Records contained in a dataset
*** Begin section ***
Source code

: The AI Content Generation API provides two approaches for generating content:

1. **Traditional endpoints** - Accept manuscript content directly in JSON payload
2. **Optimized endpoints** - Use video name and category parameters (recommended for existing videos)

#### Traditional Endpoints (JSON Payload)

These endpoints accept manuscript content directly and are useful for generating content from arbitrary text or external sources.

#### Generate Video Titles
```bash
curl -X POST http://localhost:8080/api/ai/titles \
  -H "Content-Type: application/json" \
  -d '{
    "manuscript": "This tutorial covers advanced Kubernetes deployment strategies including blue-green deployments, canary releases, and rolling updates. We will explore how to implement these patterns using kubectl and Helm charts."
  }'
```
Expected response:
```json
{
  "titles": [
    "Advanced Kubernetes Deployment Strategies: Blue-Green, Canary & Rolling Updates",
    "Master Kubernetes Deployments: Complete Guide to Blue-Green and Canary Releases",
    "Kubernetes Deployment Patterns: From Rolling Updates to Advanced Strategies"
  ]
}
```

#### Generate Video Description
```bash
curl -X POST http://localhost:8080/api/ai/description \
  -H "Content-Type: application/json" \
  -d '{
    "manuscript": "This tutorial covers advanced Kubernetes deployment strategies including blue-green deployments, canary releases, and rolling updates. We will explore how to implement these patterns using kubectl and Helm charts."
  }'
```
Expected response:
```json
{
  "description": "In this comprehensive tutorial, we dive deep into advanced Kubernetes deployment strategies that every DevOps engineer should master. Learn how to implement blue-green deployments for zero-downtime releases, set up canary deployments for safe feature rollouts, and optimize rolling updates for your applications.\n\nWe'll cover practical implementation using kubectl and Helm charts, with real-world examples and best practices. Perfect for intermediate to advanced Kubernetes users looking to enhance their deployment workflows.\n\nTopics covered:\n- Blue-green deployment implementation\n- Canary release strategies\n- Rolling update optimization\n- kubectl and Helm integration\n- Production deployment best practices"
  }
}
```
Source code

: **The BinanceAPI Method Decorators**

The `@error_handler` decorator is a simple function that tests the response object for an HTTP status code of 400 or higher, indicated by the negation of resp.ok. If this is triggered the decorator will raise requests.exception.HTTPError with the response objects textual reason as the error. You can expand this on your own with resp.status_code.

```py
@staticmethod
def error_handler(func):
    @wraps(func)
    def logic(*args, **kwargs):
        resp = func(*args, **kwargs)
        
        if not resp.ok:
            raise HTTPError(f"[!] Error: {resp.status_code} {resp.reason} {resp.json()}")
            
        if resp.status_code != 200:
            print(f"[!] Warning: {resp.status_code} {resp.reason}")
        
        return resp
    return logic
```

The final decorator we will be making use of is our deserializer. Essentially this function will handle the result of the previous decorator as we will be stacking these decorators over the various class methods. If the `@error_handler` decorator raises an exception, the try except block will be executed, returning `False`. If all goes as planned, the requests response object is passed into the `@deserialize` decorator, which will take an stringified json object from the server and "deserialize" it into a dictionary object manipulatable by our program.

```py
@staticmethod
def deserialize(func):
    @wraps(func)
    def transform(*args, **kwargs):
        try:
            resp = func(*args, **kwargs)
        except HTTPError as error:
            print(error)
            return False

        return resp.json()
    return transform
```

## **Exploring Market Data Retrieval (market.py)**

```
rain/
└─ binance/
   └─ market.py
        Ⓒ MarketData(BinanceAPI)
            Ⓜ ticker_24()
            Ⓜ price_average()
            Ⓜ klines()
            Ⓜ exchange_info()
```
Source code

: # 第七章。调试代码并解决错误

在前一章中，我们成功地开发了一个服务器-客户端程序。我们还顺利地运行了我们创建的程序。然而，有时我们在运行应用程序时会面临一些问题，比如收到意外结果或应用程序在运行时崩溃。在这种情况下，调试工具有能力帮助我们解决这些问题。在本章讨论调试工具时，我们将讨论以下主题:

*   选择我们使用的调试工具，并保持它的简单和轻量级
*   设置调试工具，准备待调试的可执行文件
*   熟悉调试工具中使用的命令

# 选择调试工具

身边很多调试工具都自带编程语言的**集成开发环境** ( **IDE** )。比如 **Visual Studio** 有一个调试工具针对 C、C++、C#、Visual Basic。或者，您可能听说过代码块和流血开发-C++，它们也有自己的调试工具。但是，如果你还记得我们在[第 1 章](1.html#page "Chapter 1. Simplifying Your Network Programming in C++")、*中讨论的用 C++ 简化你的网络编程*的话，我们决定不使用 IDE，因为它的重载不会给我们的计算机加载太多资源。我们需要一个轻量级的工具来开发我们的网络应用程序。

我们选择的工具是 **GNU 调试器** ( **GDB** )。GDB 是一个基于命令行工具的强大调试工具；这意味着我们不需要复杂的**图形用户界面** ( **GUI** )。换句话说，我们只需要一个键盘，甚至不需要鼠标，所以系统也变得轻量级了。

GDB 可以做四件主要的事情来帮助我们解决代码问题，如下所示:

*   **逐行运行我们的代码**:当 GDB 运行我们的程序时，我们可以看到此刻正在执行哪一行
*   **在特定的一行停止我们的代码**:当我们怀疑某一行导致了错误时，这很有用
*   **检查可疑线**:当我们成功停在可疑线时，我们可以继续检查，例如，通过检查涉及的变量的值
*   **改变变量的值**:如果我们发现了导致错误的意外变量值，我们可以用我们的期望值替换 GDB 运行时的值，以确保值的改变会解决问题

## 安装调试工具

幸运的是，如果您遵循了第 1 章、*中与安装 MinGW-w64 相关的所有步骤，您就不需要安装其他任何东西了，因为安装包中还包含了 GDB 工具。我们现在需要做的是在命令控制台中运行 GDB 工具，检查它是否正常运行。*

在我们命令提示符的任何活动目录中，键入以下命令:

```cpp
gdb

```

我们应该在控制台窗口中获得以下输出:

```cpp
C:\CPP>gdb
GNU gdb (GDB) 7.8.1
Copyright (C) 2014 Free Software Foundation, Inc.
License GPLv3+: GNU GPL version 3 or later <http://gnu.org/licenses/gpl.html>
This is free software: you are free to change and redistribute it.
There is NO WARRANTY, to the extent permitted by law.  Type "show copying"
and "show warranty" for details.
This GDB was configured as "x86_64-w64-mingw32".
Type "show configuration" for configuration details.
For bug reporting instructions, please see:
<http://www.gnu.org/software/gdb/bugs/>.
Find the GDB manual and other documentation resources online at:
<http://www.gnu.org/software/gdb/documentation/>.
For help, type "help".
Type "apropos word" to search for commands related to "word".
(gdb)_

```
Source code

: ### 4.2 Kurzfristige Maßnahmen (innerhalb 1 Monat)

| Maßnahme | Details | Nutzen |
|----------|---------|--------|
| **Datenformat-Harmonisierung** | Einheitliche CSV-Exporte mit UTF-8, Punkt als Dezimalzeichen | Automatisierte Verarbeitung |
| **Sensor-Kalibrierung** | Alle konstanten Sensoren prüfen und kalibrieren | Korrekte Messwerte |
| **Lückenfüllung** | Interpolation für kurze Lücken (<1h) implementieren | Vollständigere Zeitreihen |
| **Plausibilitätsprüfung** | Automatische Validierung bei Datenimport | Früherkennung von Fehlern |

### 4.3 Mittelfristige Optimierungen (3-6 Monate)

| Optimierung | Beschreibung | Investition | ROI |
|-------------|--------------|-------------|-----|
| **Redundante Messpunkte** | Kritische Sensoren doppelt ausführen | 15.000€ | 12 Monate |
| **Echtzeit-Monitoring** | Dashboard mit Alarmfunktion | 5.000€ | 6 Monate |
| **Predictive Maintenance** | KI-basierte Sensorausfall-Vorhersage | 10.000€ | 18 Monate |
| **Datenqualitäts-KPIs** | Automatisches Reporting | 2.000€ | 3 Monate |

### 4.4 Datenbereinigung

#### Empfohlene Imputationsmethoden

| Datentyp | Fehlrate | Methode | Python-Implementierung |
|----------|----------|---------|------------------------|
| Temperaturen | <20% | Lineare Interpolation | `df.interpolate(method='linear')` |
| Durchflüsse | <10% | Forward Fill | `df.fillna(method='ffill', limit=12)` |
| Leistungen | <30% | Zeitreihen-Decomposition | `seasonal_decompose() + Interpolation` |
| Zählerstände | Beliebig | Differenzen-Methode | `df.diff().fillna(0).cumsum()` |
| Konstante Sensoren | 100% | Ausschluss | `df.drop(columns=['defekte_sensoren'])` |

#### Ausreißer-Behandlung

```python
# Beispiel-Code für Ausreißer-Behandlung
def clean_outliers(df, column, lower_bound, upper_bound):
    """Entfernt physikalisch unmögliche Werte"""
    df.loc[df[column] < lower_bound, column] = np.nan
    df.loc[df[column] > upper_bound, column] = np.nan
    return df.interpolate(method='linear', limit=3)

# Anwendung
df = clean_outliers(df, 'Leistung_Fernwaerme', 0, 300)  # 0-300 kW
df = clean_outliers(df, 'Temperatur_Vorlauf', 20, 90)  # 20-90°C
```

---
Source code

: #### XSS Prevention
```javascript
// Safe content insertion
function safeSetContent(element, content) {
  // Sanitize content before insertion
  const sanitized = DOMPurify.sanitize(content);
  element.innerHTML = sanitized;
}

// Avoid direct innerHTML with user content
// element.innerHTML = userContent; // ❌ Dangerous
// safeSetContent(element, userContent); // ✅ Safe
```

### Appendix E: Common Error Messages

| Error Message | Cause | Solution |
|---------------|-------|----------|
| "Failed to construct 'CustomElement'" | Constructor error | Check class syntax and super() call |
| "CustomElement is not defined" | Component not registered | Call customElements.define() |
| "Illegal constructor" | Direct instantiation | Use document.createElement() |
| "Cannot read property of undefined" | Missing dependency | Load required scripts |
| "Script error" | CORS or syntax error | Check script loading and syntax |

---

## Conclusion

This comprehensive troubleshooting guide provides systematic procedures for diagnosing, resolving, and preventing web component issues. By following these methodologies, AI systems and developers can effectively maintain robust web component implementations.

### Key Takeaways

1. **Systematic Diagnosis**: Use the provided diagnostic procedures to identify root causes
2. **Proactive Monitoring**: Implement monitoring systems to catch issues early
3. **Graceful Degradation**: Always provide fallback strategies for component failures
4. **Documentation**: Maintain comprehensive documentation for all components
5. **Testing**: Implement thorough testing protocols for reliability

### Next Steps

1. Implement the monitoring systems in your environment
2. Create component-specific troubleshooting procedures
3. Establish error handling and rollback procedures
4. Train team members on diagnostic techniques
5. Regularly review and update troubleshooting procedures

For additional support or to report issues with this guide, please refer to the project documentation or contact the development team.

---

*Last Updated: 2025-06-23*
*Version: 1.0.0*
*** End section ***
Exercise prompt: Output exactly the lines of the records from the first through the one bearing "2. **Optimized endpoints**", both ends included.

Exercise solution:
Source code

: The AI Content Generation API provides two approaches for generating content:

1. **Traditional endpoints** - Accept manuscript content directly in JSON payload
2. **Optimized endpoints** - Use video name and category parameters (recommended for existing videos)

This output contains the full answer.